É problemático dizer que há um feminismo certo quando existem vários feminismos e essa discussão é tematizada nos próprios movimentos. O que Madonna e Roxane apontam é uma maneira de encarar certas práticas como prejudiciais ao(s) feminismo(s) e, a partir daí, criticá-las a partir de certos parâmetros, como usar o seu próprio corpo no trabalho ou falar sobre sexo. A hipersexualização da cantora é algo a ser discutido enquanto empoderamento, por estar inserido na lógica patriarcalista que força mulheres a utilizarem seus corpos como mercadoria, como fizemos na seção anterior. Madonna tem o mínimo de agência e escolha e decidiu por esse caminho, mas até que ponto essas decisões não são carregadas de uma estrutura que oprime e diminui as mulheres sistematicamente?

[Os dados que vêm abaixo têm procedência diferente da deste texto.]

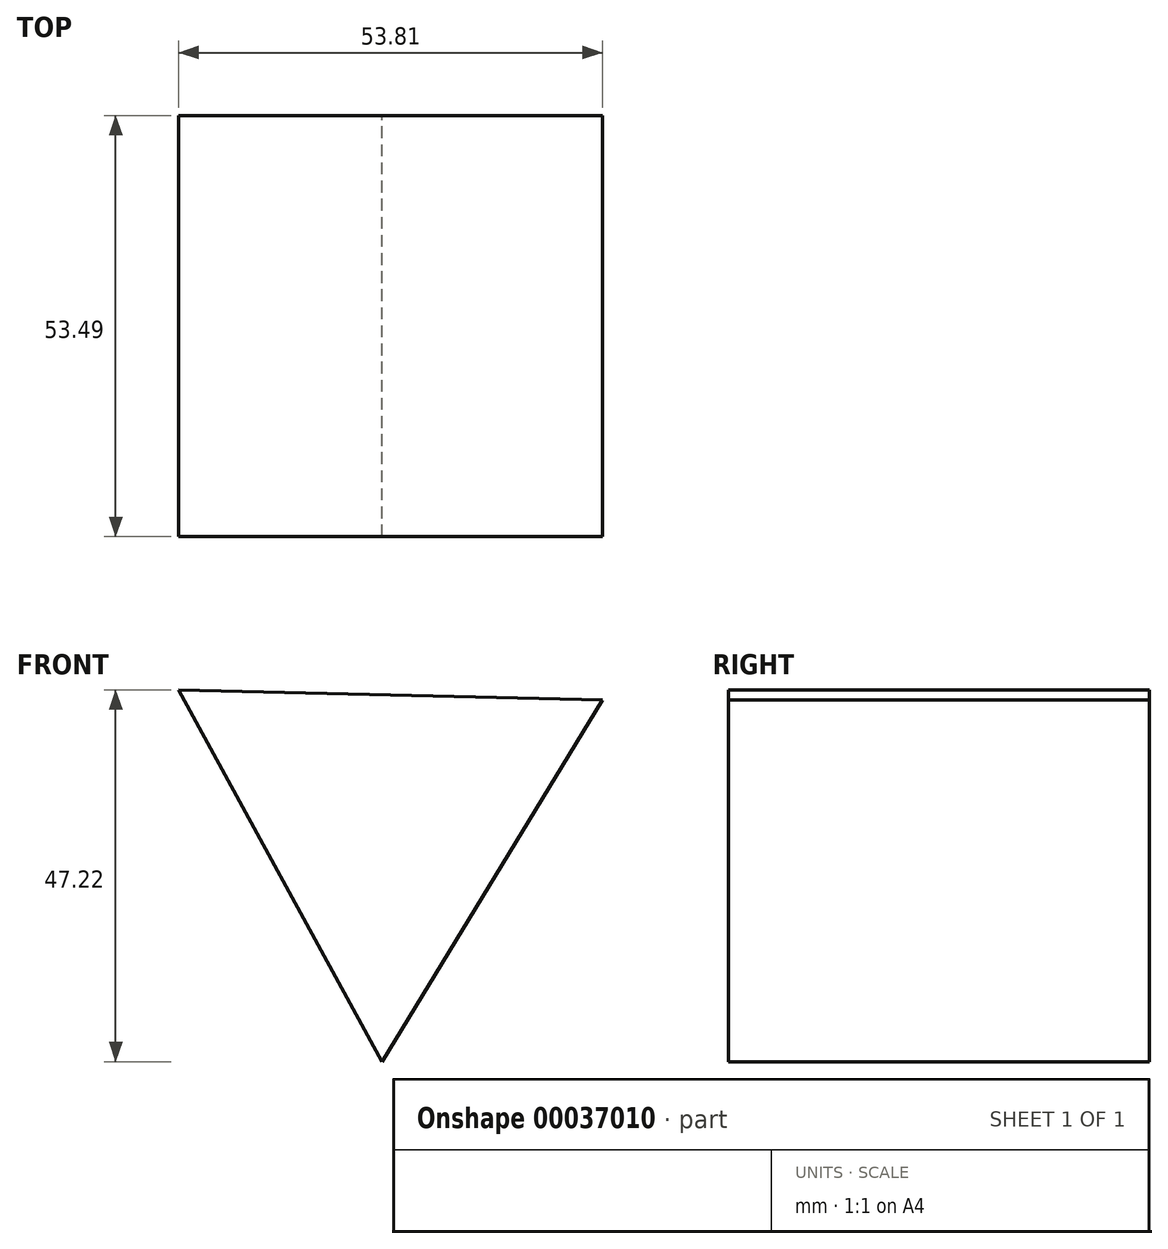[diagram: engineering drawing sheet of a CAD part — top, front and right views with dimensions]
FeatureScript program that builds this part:
annotation { "Feature Type Name" : "Feature", "Feature Type Description" : "" }
export const myFeature = defineFeature(function(context is Context, id is Id, definition is map)
    precondition{}
    {
        {
            var Q0;
            Q0=qCreatedBy(makeId("Front.planeOp"),FACE);
            var sketch = newSketch(context, id + "F0", { "sketchPlane" : qUnion([Q0])});
            skCircle(sketch, "E0.cCircle", {"center": v(22.73, 22.84) * mm, "radius": 15.54 * mm, "construction": true});
            skLineSegment(sketch, "E0.0", {"start": v(22, -8.23) * mm, "end": v(-3.82, 39) * mm});
            skLineSegment(sketch, "E0.1", {"start": v(-3.82, 39) * mm, "end": v(50, 37.75) * mm});
            skLineSegment(sketch, "E0.2", {"start": v(50, 37.75) * mm, "end": v(22, -8.23) * mm});
            skPoint(sketch, "E0.0.midPoint", {"position": v(9.1, 15.38) * mm});
            skSolve(sketch);
        }
        {
            var Q0;
            Q0=makeQuery(id+"F0.imprint","IMPRINT",FACE,{"disambiguationData":[TD([[makeQuery(id+"F0.imprint","IMPRINT",EDGE,{"derivedFrom":sQuery(id+"F0.wireOp",EDGE,"E0.0")}),-1.0]])]});
            extrude(context, id + "F1", {"entities" : qUnion([Q0]), "depth" : 53.5 * mm});
        }
    });
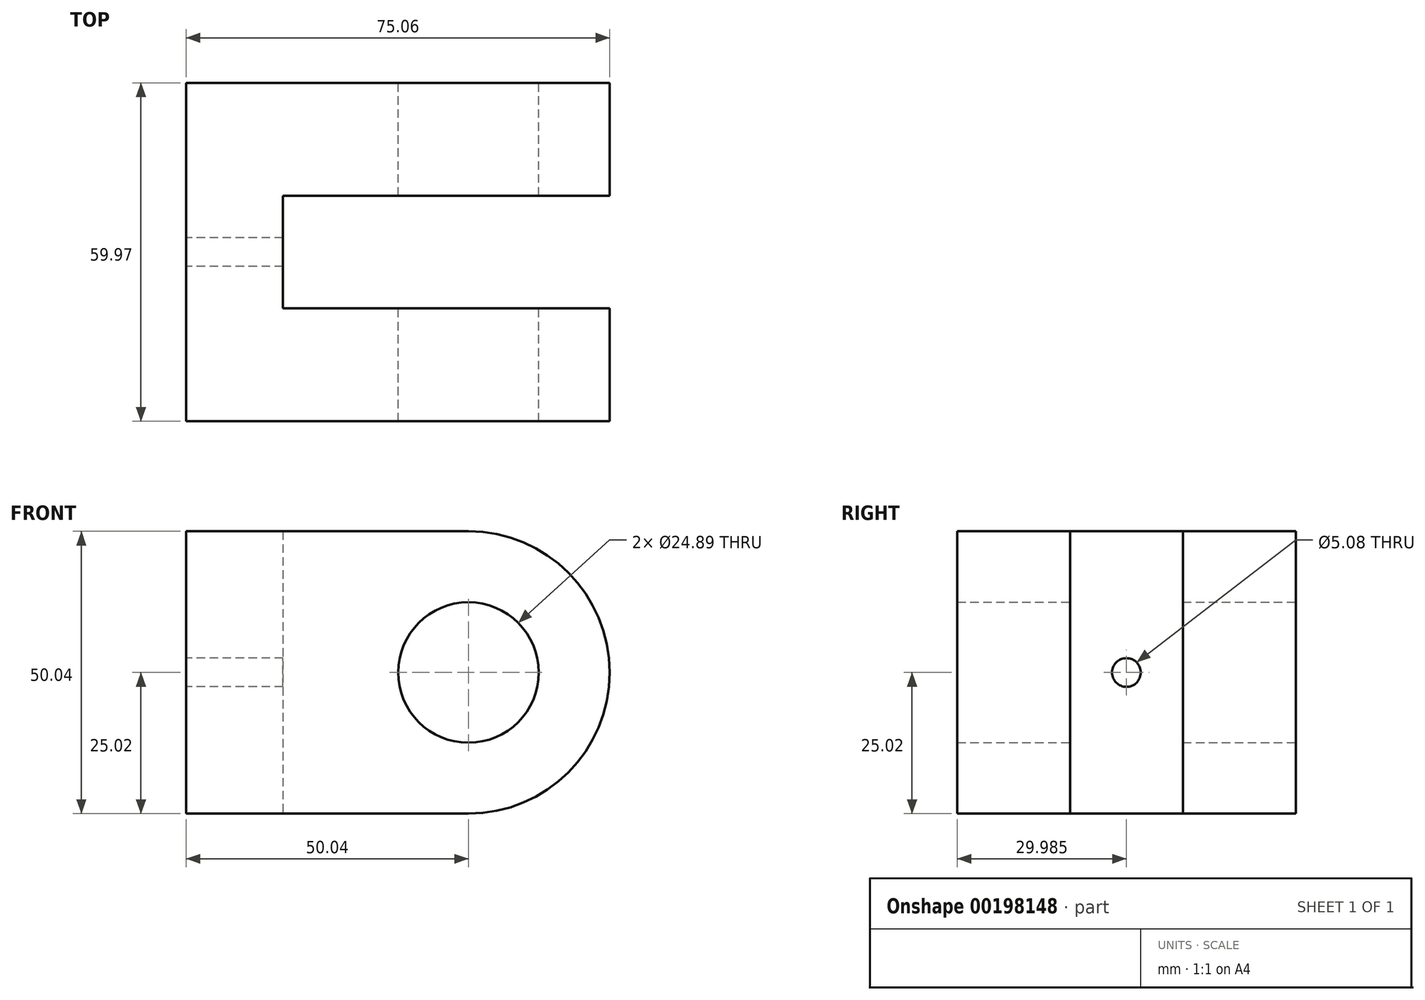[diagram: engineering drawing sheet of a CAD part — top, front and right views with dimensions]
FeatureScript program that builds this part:
annotation { "Feature Type Name" : "Feature", "Feature Type Description" : "" }
export const myFeature = defineFeature(function(context is Context, id is Id, definition is map)
    precondition{}
    {
        {
            var Q0;
            Q0=qCreatedBy(makeId("Front.planeOp"),FACE);
            var sketch = newSketch(context, id + "F0", { "sketchPlane" : qUnion([Q0])});
            skCircle(sketch, "E0", {"center": v(0, 0) * mm, "radius": 12.45 * mm});
            skArc(sketch, "E1", {"start": v(0, -25.02) * mm, "mid": v(25.02, 0) * mm, "end": v(0, 25.02) * mm});
            skLineSegment(sketch, "E2", {"start": v(0, 25.02) * mm, "end": v(-50.04, 25.02) * mm});
            skLineSegment(sketch, "E3", {"start": v(-50.04, 25.02) * mm, "end": v(-50.04, -25.02) * mm});
            skLineSegment(sketch, "E4", {"start": v(-50.04, -25.02) * mm, "end": v(0, -25.02) * mm});
            skSolve(sketch);
        }
        {
            var Q0;
            Q0 = qSketchRegion(id + "F0", true);
            extrude(context, id + "F1", {"entities" : qUnion([Q0]), "depth" : 19.99 * mm});
        }
        {
            var Q0;
            Q0=makeQuery(id+"F1.opExtrude","CAP_FACE",FACE,{"disambiguationData":[OSD([sQuery(id+"F0.wireOp",EDGE,"E0"),sQuery(id+"F0.wireOp",EDGE,"E1"),sQuery(id+"F0.wireOp",EDGE,"E2"),sQuery(id+"F0.wireOp",EDGE,"E3"),sQuery(id+"F0.wireOp",EDGE,"E4")])],"isStart":false});
            cPlane(context, id + "F2", {"entities" : qUnion([Q0]), "cplaneType" : CPlaneType.OFFSET, "offset" : 19.99 * mm, "width" : 152.4 * mm, "height" : 152.4 * mm});
        }
        {
            var Q0;
            Q0=qCreatedBy(id+"F2.planeOp",FACE);
            var sketch = newSketch(context, id + "F3", { "sketchPlane" : qUnion([Q0])});
            skLineSegment(sketch, "E5.0.0", {"start": v(-50.04, -25.02) * mm, "end": v(0, -25.02) * mm});
            skArc(sketch, "E5.0.1", {"start": v(0, -25.02) * mm, "mid": v(25.02, 0) * mm, "end": v(0, 25.02) * mm});
            skLineSegment(sketch, "E5.0.2", {"start": v(0, 25.02) * mm, "end": v(-50.04, 25.02) * mm});
            skLineSegment(sketch, "E5.0.3", {"start": v(-50.04, 25.02) * mm, "end": v(-50.04, -25.02) * mm});
            skCircle(sketch, "E6.0", {"center": v(0, 0) * mm, "radius": 12.45 * mm});
            skSolve(sketch);
        }
        {
            var Q0;
            Q0 = qSketchRegion(id + "F3", true);
            extrude(context, id + "F4", {"entities" : qUnion([Q0]), "depth" : 19.99 * mm});
        }
        {
            var Q0;
            Q0=makeQuery(id+"F1.opExtrude","CAP_FACE",FACE,{"disambiguationData":[OSD([sQuery(id+"F0.wireOp",EDGE,"E0"),sQuery(id+"F0.wireOp",EDGE,"E1"),sQuery(id+"F0.wireOp",EDGE,"E2"),sQuery(id+"F0.wireOp",EDGE,"E3"),sQuery(id+"F0.wireOp",EDGE,"E4")])],"isStart":false});
            var sketch = newSketch(context, id + "F5", { "sketchPlane" : qUnion([Q0])});
            skLineSegment(sketch, "E7.bottom", {"start": v(-50.04, 25.02) * mm, "end": v(-32.87, 25.02) * mm});
            skLineSegment(sketch, "E7.top", {"start": v(-50.04, -25.02) * mm, "end": v(-32.87, -25.02) * mm});
            skLineSegment(sketch, "E7.left", {"start": v(-50.04, 25.02) * mm, "end": v(-50.04, -25.02) * mm});
            skLineSegment(sketch, "E7.right", {"start": v(-32.87, 25.02) * mm, "end": v(-32.87, -25.02) * mm});
            skSolve(sketch);
        }
        {
            var Q0;
            Q0 = qSketchRegion(id + "F5", true);
            extrude(context, id + "F6", {"entities" : qUnion([Q0]), "operationType" : NewBodyOperationType.ADD, "endBound" : BoundingType.UP_TO_NEXT, "depth" : 25.4 * mm});
        }
        {
            var Q0;
            Q0=makeQuery(id+"F6.boolean.opBoolean","MERGE",FACE,{"derivedFrom":[makeQuery(id+"F1.opExtrude","SWEPT_FACE",FACE,{"disambiguationData":[OSD([sQuery(id+"F0.wireOp",EDGE,"E3")])]}),makeQuery(id+"F4.opExtrude","SWEPT_FACE",FACE,{"disambiguationData":[OSD([sQuery(id+"F3.wireOp",EDGE,"E5.0.3")])]}),makeQuery(id+"F6.opExtrude","SWEPT_FACE",FACE,{"disambiguationData":[OSD([sQuery(id+"F5.wireOp",EDGE,"E7.left")])]})]});
            var sketch = newSketch(context, id + "F7", { "sketchPlane" : qUnion([Q0])});
            skLineSegment(sketch, "E8", {"start": v(0, 0) * mm, "end": v(27.44, 0) * mm});
            skLineSegment(sketch, "E9", {"start": v(29.98, -2.54) * mm, "end": v(29.98, -25.02) * mm});
            skLineSegment(sketch, "E10", {"start": v(29.98, 2.54) * mm, "end": v(29.98, 25.02) * mm});
            skCircle(sketch, "E11", {"center": v(29.98, 0) * mm, "radius": 2.54 * mm});
            skLineSegment(sketch, "E12.trimOffspring", {"start": v(32.52, 0) * mm, "end": v(59.97, 0) * mm});
            skSolve(sketch);
        }
        {
            var Q0;
            Q0 = qSketchRegion(id + "F7", true);
            extrude(context, id + "F8", {"entities" : qUnion([Q0]), "operationType" : NewBodyOperationType.REMOVE, "endBound" : BoundingType.THROUGH_ALL, "oppositeDirection" : true, "depth" : 25.4 * mm});
        }
    });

Para além das dicotomias certo versus errado, o discurso de Madonna depois de ganhar o prêmio é poderoso quando ultrapassa a abstração do conceito de igualdade/equanimidade entre sexos que é defendida pelo feminismo essencial e fala de experiências sofridas durante sua vida que revelam o machismo entranhado na indústria da música e na sociedade. É quando diz que seus pares homens, Prince e David Bowie, podiam fazer o que quisessem, inclusive flertar com o feminino em suas performances, usar maquiagem e salto, sem serem julgados por isso (ou o serem em menor escala do que ela, como mulher, quando tentava fazer o mesmo). É dizer que perdeu muitos dos seus amigos para a epidemia da AIDS e para a violência. Dizer que, se você for um garoto, não há regras, enquanto se for uma garota, só pode ser bonita e sexy, mas não esperta. E que as mulheres não têm a mesma liberdade que os homens, por isso, nos resta a autoconfiança e a amizade e apoio mútuos:

“Como mulheres, devemos começar a apreciar o nosso próprio valor e o valor de outras. Procure mulheres fortes para fazer amizade, alinhar-se, aprender, colaborar, inspirar-se, apoiar e ser iluminada.”

A sólida carreira e o status da estrela, fizeram Madonna ser tema de vários trabalhos acadêmicos, livros e artigos. Georges-Claude Guilbert, em “Madonna as Postmodern Myth”, elenca oito elementos que constituem os mitos: fortuna, beleza, ambivalência, transgressão, construção, amálgama, longevidade e culto. Acho importante destacar o ponto da longevidade como algo especialmente cruel para as mulheres famosas. Manter-se ativa e respeitada numa indústria que valoriza e exalta a juventude não é fácil:

“Sim, ela é velha agora, e isso certamente não vai mudar. Mas ela também não terminou de dançar, festejar e celebrar, e foda-se quem pensa que deveria ser: Madonna está desafiando a forma como uma estrela pop feminina de mais de 50 anos é percebida na cultura pop e como uma mulher que sua idade ‘deveria’ agir, goste você ou não. Desculpe, ela não está entrando em um vestido, cantando interpretações orquestrais de seus maiores sucessos e desaparecendo silenciosamente na obscuridade — você terá que arrastá-la gritando do estúdio primeiro.” —Bradley Stern

Essa parece ser a próxima batalha da nossa rainha do pop.

2 comentários

  1. Lindo texto sobre essa mulher que aprendi a admirar após entendê-la, não pela qualidade da música, mas por toda a arte que habita essa mente brilhante. A parte mais importante pra mim é quando ela chega a conclusão que muitas de nós ainda precisam chegar: empoderar outras mulheres é empoderar a si mesma.